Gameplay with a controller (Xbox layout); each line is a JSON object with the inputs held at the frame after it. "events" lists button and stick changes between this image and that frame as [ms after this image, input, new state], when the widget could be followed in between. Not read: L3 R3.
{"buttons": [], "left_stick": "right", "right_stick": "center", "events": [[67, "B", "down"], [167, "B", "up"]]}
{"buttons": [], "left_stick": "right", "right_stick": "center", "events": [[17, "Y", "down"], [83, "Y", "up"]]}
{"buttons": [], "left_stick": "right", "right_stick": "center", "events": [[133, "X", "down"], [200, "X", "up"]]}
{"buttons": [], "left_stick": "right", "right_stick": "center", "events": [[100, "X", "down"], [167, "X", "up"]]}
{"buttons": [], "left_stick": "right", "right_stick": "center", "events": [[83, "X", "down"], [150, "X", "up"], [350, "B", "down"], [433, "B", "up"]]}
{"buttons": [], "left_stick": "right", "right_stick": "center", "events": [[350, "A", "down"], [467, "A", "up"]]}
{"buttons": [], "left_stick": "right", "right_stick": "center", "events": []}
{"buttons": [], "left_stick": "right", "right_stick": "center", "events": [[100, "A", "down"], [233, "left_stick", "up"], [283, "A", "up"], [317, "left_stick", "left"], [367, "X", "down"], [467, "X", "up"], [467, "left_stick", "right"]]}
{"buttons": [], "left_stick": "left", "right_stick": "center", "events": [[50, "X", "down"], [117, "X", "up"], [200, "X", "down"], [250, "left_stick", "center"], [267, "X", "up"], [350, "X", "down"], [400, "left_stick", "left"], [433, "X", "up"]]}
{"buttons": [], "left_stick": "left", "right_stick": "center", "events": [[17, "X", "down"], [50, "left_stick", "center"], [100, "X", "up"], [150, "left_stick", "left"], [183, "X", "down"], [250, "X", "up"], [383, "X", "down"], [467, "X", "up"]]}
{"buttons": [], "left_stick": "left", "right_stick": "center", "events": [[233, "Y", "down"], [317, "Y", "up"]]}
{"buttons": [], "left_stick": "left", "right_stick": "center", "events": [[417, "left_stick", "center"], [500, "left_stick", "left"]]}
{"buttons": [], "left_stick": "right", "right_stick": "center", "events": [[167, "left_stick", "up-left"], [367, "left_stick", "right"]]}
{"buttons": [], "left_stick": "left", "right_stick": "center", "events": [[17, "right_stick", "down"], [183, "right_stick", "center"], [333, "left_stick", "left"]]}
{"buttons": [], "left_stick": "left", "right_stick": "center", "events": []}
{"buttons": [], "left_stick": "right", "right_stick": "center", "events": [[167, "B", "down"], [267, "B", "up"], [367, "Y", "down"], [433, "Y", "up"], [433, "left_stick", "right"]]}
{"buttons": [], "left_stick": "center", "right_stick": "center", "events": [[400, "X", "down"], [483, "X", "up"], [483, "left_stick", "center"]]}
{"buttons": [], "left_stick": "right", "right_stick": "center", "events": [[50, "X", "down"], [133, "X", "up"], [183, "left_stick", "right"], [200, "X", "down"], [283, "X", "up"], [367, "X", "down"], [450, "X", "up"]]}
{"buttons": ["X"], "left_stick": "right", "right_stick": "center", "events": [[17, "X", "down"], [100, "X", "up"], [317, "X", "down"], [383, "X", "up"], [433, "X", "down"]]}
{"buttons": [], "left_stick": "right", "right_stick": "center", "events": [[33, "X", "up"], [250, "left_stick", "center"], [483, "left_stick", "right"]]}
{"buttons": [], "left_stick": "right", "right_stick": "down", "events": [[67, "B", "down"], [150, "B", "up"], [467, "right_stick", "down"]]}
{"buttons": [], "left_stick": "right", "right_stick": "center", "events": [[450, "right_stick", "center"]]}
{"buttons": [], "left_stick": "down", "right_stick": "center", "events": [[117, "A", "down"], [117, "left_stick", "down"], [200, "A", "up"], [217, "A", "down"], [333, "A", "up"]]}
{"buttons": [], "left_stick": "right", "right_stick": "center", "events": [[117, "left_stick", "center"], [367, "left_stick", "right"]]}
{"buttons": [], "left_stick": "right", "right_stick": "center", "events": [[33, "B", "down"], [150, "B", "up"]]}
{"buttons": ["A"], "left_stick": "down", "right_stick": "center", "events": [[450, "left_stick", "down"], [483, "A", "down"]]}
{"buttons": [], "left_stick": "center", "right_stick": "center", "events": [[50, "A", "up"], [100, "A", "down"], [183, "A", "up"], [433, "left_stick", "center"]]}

■ ■ ■ ■ ■

→ **Problem description**
The response should be an exact repeat of the data above.

→ **Task response**
Gameplay with a controller (Xbox layout); each line is a JSON object with the inputs held at the frame after it. "events" lists button and stick changes between this image and that frame as [ms after this image, input, new state], when the widget could be followed in between. Not read: L3 R3.
{"buttons": [], "left_stick": "right", "right_stick": "center", "events": [[67, "B", "down"], [167, "B", "up"]]}
{"buttons": [], "left_stick": "right", "right_stick": "center", "events": [[17, "Y", "down"], [83, "Y", "up"]]}
{"buttons": [], "left_stick": "right", "right_stick": "center", "events": [[133, "X", "down"], [200, "X", "up"]]}
{"buttons": [], "left_stick": "right", "right_stick": "center", "events": [[100, "X", "down"], [167, "X", "up"]]}
{"buttons": [], "left_stick": "right", "right_stick": "center", "events": [[83, "X", "down"], [150, "X", "up"], [350, "B", "down"], [433, "B", "up"]]}
{"buttons": [], "left_stick": "right", "right_stick": "center", "events": [[350, "A", "down"], [467, "A", "up"]]}
{"buttons": [], "left_stick": "right", "right_stick": "center", "events": []}
{"buttons": [], "left_stick": "right", "right_stick": "center", "events": [[100, "A", "down"], [233, "left_stick", "up"], [283, "A", "up"], [317, "left_stick", "left"], [367, "X", "down"], [467, "X", "up"], [467, "left_stick", "right"]]}
{"buttons": [], "left_stick": "left", "right_stick": "center", "events": [[50, "X", "down"], [117, "X", "up"], [200, "X", "down"], [250, "left_stick", "center"], [267, "X", "up"], [350, "X", "down"], [400, "left_stick", "left"], [433, "X", "up"]]}
{"buttons": [], "left_stick": "left", "right_stick": "center", "events": [[17, "X", "down"], [50, "left_stick", "center"], [100, "X", "up"], [150, "left_stick", "left"], [183, "X", "down"], [250, "X", "up"], [383, "X", "down"], [467, "X", "up"]]}
{"buttons": [], "left_stick": "left", "right_stick": "center", "events": [[233, "Y", "down"], [317, "Y", "up"]]}
{"buttons": [], "left_stick": "left", "right_stick": "center", "events": [[417, "left_stick", "center"], [500, "left_stick", "left"]]}
{"buttons": [], "left_stick": "right", "right_stick": "center", "events": [[167, "left_stick", "up-left"], [367, "left_stick", "right"]]}
{"buttons": [], "left_stick": "left", "right_stick": "center", "events": [[17, "right_stick", "down"], [183, "right_stick", "center"], [333, "left_stick", "left"]]}
{"buttons": [], "left_stick": "left", "right_stick": "center", "events": []}
{"buttons": [], "left_stick": "right", "right_stick": "center", "events": [[167, "B", "down"], [267, "B", "up"], [367, "Y", "down"], [433, "Y", "up"], [433, "left_stick", "right"]]}
{"buttons": [], "left_stick": "center", "right_stick": "center", "events": [[400, "X", "down"], [483, "X", "up"], [483, "left_stick", "center"]]}
{"buttons": [], "left_stick": "right", "right_stick": "center", "events": [[50, "X", "down"], [133, "X", "up"], [183, "left_stick", "right"], [200, "X", "down"], [283, "X", "up"], [367, "X", "down"], [450, "X", "up"]]}
{"buttons": ["X"], "left_stick": "right", "right_stick": "center", "events": [[17, "X", "down"], [100, "X", "up"], [317, "X", "down"], [383, "X", "up"], [433, "X", "down"]]}
{"buttons": [], "left_stick": "right", "right_stick": "center", "events": [[33, "X", "up"], [250, "left_stick", "center"], [483, "left_stick", "right"]]}
{"buttons": [], "left_stick": "right", "right_stick": "down", "events": [[67, "B", "down"], [150, "B", "up"], [467, "right_stick", "down"]]}
{"buttons": [], "left_stick": "right", "right_stick": "center", "events": [[450, "right_stick", "center"]]}
{"buttons": [], "left_stick": "down", "right_stick": "center", "events": [[117, "A", "down"], [117, "left_stick", "down"], [200, "A", "up"], [217, "A", "down"], [333, "A", "up"]]}
{"buttons": [], "left_stick": "right", "right_stick": "center", "events": [[117, "left_stick", "center"], [367, "left_stick", "right"]]}
{"buttons": [], "left_stick": "right", "right_stick": "center", "events": [[33, "B", "down"], [150, "B", "up"]]}
{"buttons": ["A"], "left_stick": "down", "right_stick": "center", "events": [[450, "left_stick", "down"], [483, "A", "down"]]}
{"buttons": [], "left_stick": "center", "right_stick": "center", "events": [[50, "A", "up"], [100, "A", "down"], [183, "A", "up"], [433, "left_stick", "center"]]}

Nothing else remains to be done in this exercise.